Absence of Competition


Under the bill, in the areas of both casualty insurance rates and fire and inland marine rates, the Commissioner may certify the absence of a reasonable degree of competition for a specified classification, type, or kind of insurance. Upon certification, the Commissioner may order that each insurer file for prior approval, subject to the provisions of Chapter 24 (Casualty Insurance Rates) and Chapter 26 (Fire and Inland Marine Rates) of the Code, any changes to its manuals of classification, manuals of rules and rates, and rating plans the insurer proposes to use for that specified classification, type, or kind of insurance. The order must state, in writing, the reasons for the Commissioner's decision to order the filing. The order will expire two years after the date of issuance. If such an order is in effect, rates to which it applies must be filed at least 30 days before their proposed effective date. The Commissioner's failure to act within 30 days after submittal will constitute approval.
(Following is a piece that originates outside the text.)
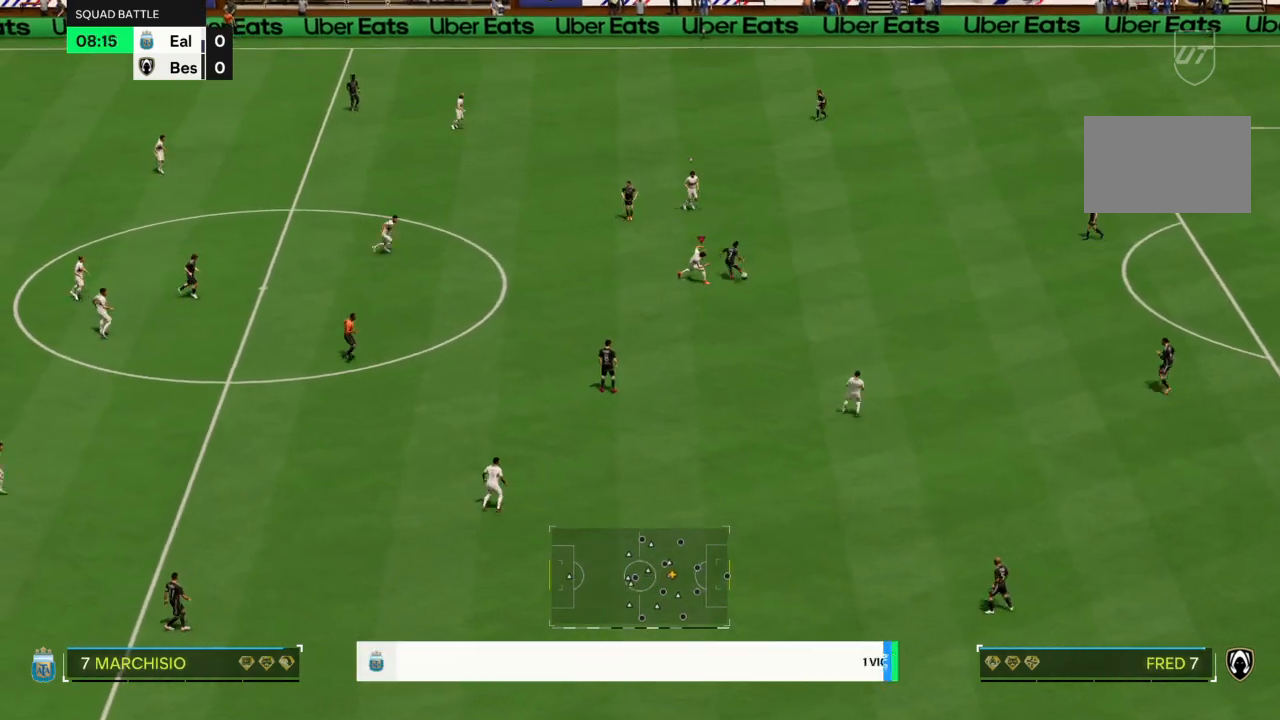
{"buttons": ["L2", "R2"], "left_stick": "up-right", "right_stick": "center", "events": [[100, "left_stick", "up-right"], [300, "L2", "down"]]}
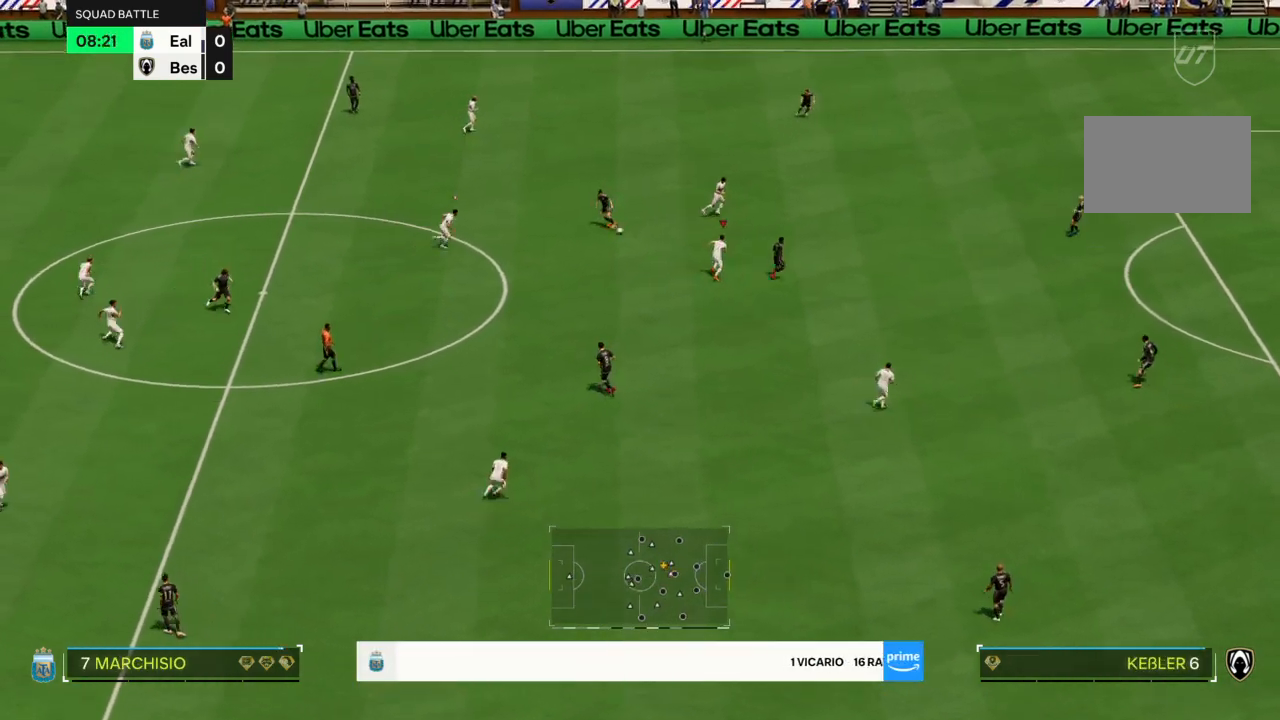
{"buttons": ["CROSS", "L2", "R2"], "left_stick": "up-left", "right_stick": "center", "events": [[34, "L2", "up"], [34, "left_stick", "up-left"], [167, "R2", "up"], [234, "left_stick", "down-left"], [301, "left_stick", "up-left"], [334, "R2", "down"], [501, "CROSS", "down"], [501, "L2", "down"]]}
The bill specifies that a determination concerning the existence of a reasonable degree of competition must take into account a reasonable spectrum of relevant economic tests, including the number of insurers actively engaged in writing the insurance in question, the present availability of that insurance compared to the availability in comparable past periods, the underwriting return of that insurance over a reasonable period of time sufficient to assure reliability in relation to the risk associated with that insurance, and the difficulty encountered by new insurers entering the market in order to compete for the writing of that insurance.


Commissioner as Agent


The bill specifies that every insurance company not organized under State statute that provides a surety bond required or permitted under the laws of the United States must irrevocably appoint the Commissioner (or his or her designee) as the company's agent to receive service of process in any action in U.S. District Court on the surety bond. The bill provides that service upon the Commissioner is service upon the company, and the Commissioner may establish a reasonable fee, payable at the time of service, for the acceptance of service. Upon receiving service of process, the Commissioner must forward the service of process to the resident agent designated by the company and required under the Code. The bill states that service of process on the Commissioner only applies for a bond provided within this State, and is in addition to and not in place of any other method of service authorized by law or court rule.


MCL 500.456 et al.


- Legislative Analyst: Claire Layman


FISCAL IMPACT


The bill will have an indeterminate fiscal impact on State or local government. There is no information regarding the yet-to-be determined amount of the Commissioner's fee for service of process, nor is there information estimating the number of companies that will be subject to this fee.


- Fiscal Analyst: Maria TyszkiewiczS0102\s1213es

This analysis was prepared by nonpartisan Senate staff for use by the Senate in its deliberations and does not constitute an official statement of legislative intent.